“We will not decide to-night,” said Moya, tenderly subdued. But, though the story had interested and touched her, as accounting for her lover's saddened, conscience-ridden youth, it was no argument against teaching him what youth meant in her philosophy. The differences were explained, but not abolished.

“It was spite money, remember, not love money,” he continued, reverting to his story. “It purchased my mother's compliance to one who hated her father, who forced her to listen, year after year, to bitter, unnatural words against him. I am not sure but it kept her from him at the last; for if Uncle Jacob had not stepped in and made her his, I can't help thinking she would have found somehow a way to the soft place in his heart. Something good ought to be done with that money to redeem its history.”

“You must not be morbid, Paul.”

“That sounds like mother,” said Paul, smiling. “She is always jealous for our happiness; because she lost her own, I think, and paid so heavily for ours. She prizes pleasure and success, even worldly success, for us.”
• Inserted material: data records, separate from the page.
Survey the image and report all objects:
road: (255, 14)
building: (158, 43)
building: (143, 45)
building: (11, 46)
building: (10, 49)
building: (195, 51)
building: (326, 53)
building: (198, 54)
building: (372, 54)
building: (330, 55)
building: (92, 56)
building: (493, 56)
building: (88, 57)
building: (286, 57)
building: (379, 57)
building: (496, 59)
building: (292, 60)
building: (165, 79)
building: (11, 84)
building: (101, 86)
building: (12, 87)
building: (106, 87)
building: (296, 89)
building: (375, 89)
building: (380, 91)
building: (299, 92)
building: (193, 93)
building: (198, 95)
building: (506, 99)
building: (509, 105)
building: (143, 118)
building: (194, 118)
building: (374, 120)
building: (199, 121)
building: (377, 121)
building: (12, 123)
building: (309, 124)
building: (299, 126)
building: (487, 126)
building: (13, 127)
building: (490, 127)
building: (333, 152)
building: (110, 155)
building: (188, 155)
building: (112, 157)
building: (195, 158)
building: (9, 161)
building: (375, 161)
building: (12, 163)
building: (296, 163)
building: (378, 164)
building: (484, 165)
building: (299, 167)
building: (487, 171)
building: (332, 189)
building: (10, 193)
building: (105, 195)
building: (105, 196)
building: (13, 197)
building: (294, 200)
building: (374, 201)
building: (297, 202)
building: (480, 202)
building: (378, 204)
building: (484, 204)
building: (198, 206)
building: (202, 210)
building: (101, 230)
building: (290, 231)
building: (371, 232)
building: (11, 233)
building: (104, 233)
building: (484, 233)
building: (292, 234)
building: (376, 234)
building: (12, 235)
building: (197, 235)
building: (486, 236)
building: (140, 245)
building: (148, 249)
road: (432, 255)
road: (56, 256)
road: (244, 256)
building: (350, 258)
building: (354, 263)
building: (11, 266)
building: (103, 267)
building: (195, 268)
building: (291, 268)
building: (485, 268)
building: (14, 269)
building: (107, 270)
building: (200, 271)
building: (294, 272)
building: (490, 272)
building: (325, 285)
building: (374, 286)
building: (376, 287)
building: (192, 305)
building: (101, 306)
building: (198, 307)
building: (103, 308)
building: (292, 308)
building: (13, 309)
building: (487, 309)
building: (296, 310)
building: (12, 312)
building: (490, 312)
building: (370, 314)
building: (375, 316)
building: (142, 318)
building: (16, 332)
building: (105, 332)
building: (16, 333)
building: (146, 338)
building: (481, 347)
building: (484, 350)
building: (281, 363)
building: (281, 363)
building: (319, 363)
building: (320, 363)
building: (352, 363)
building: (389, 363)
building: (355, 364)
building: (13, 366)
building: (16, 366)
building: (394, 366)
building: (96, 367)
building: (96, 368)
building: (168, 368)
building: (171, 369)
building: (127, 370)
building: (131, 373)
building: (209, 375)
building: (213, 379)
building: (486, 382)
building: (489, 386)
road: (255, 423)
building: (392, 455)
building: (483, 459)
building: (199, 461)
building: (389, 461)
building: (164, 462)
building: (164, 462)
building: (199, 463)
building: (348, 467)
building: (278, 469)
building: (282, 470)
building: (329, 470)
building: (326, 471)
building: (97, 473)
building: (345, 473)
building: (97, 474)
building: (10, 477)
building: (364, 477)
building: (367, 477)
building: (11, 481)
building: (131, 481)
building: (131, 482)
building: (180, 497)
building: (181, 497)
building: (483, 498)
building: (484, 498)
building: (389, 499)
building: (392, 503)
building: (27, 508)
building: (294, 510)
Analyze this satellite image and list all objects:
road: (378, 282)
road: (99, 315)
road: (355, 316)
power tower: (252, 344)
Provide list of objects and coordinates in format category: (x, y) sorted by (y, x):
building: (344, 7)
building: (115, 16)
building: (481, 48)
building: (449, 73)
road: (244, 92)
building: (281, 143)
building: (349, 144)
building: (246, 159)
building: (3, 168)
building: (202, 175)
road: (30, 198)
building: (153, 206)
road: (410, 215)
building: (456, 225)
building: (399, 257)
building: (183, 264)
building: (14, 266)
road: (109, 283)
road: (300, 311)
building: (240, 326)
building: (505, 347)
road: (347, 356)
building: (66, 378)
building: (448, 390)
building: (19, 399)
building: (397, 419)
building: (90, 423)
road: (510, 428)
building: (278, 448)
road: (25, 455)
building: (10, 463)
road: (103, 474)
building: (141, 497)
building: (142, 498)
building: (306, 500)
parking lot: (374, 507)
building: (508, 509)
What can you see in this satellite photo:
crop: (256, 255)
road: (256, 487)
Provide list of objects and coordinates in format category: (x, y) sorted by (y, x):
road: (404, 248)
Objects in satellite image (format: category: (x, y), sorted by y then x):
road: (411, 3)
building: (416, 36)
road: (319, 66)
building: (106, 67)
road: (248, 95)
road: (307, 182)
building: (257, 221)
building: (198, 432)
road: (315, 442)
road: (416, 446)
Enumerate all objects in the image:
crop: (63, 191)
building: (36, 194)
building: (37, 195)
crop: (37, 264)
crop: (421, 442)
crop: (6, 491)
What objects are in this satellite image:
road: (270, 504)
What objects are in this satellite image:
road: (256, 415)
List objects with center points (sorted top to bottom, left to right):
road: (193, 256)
“I don't blame her!” cried Moya.

“No; of course not. But you mustn't both be against me, and Chrissy, too. She is so, unconsciously; she does not know the pull there is on me, through knowing things she doesn't dream of, and that I can never forget.”

“No,” said Moya. “I am sure she is perfectly unconscious. We exchanged biographies at school, and there was nothing at all like this in hers. Why was she never told?”

“She has always been too strained, too excitable. Every least incident is an emotion with her. When she laughs, her laugh is like a cry. Haven't you noticed that? Startle her, and her eyes are the very eyes of fear. Mother was wise, I think, not to pour those old sorrows into her little fragile cup.”

“So she emptied them all into yours!”

“That was my right, of the elder and stronger. I wouldn't have missed the knowledge of our beginnings for the world. What a prosperous fool and ass I might have made of myself!”